Since Barton’s discredited claims about American history have such a following it was no surprise to see that a member of the Alabama Educational Television Commission pressured the state’s educational public television outlet to air one of Barton’s “history” series. And yesterday, the Current Public Media blog reported that Alabama Public Television managers Allan Pizzato and Pauline Howland were fired possibly after refusing a request from commissioner Rodney Herring, a Republican Party official and donor, to broadcast Barton’s program:
The Alabama Educational Television Commission came out of an executive session Tuesday afternoon and ordered veteran pubcaster Allan Pizzato and his deputy Pauline Howland to clean out their desks and leave APT’s headquarters in Birmingham.
Pizzato had served 12 years as executive director of APT, a statewide network governed by a board of seven political appointees.
Howland, deputy director and chief financial officer, described the firings in an interview with Current and said she was "baffled" by the dismissals. But she also recalled how Pizzato had asked staff in April for advice about a series of videos that AETC commissioners wanted APT to air.
The videos featured David Barton, an evangelical minister and conservative activist whose publications and media appearances promote his theories about the religious intentions of America’s founders. He frequently appears on political commentary programs hosted by conservative Glenn Beck.
AETC Commissioner Rodney Herring, an Opelika-based chiropractor, had provided the series to APT for broadcast consideration. Herring joined the commission last year and was elected board secretary in January. As of late Wednesday evening, Herring did not return a voice message from Current.
Kyle Whitmire of the weekly newspaper Weld for Birmingham also reported on the firings and pressure from “members of the commission to air programing produced by David Barton”:
Sources who spoke on condition of anonymity told Weld on Tuesday that APTV executive director Allan Pizzato and chief financial officer Pauline Howland were ordered to clean out their desks and escorted from the building on Tuesday, and the two executives were not allowed to speak to staff or explain the change on the premises.
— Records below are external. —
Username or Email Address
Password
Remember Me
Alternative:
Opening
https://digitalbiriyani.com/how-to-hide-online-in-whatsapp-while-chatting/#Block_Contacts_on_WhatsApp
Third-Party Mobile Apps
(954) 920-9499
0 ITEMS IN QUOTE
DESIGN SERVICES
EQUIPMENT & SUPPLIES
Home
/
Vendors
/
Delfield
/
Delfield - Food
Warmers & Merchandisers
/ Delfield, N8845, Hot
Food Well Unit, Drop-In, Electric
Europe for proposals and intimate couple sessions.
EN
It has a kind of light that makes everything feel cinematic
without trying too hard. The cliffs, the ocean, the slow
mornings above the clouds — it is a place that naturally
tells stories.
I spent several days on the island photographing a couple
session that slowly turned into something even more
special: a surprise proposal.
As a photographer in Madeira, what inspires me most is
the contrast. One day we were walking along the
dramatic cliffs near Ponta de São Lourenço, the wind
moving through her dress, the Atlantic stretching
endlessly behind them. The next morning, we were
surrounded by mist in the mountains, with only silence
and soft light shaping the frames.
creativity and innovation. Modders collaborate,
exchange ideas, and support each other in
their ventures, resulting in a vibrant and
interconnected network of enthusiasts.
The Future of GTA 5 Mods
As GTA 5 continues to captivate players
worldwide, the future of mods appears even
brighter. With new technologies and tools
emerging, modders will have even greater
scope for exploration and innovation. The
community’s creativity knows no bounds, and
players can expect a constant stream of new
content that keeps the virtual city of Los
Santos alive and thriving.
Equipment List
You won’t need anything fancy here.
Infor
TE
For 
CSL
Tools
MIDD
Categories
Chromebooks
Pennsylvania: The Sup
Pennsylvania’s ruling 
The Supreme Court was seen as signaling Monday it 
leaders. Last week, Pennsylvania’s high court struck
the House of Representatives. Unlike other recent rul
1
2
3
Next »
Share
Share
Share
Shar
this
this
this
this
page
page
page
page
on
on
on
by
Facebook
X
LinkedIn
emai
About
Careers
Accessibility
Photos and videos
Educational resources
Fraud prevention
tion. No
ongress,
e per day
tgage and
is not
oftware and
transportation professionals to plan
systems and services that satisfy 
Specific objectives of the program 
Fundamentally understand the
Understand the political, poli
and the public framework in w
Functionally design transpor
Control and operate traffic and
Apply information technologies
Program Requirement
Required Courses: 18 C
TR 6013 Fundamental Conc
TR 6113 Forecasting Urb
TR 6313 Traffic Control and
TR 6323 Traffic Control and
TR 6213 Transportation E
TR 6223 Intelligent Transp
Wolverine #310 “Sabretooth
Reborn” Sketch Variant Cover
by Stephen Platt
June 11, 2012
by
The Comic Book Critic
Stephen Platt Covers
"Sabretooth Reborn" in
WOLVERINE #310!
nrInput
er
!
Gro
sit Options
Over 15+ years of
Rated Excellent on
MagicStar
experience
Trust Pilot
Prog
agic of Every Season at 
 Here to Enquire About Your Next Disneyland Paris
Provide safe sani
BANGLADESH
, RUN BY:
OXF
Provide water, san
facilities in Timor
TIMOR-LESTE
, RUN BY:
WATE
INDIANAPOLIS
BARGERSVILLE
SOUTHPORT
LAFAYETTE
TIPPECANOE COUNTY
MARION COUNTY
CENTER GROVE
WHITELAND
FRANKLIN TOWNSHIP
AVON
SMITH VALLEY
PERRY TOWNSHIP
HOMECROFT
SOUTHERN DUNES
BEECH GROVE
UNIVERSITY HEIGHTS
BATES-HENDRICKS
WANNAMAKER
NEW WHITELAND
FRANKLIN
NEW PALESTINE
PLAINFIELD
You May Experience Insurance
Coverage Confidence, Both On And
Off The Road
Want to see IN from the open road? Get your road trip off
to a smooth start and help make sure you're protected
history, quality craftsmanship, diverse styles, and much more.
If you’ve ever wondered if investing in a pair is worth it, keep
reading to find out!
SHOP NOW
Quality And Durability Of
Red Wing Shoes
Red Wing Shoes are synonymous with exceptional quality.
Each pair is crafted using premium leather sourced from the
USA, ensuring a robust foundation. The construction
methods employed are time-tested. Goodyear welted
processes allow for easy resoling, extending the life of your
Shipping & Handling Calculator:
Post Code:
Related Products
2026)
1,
The sources requested anonymity because they are not authorized to make public statements about APTV’s internal affairs.
In recent months, APTV has been pressured by members of the commission to air programing produced by David Barton, a Texas evangelist. Barton’s organization, Wall Builders, has produced a series of videos promoting a religious conservative view of American History. The Wall Builders website explains its purpose is to promote Christian religious values.
As Kyle has noted, Barton’s new “Building on the American Heritage Series” features not only the same faux-history but also Creationist and anti-choice claims, demands for greater intolerance of gays and lesbians and an appeal for the criminalization of homosexuality:
But this kind of rhetoric may find its way onto Alabama’s public television soon, all under the guise of “history.”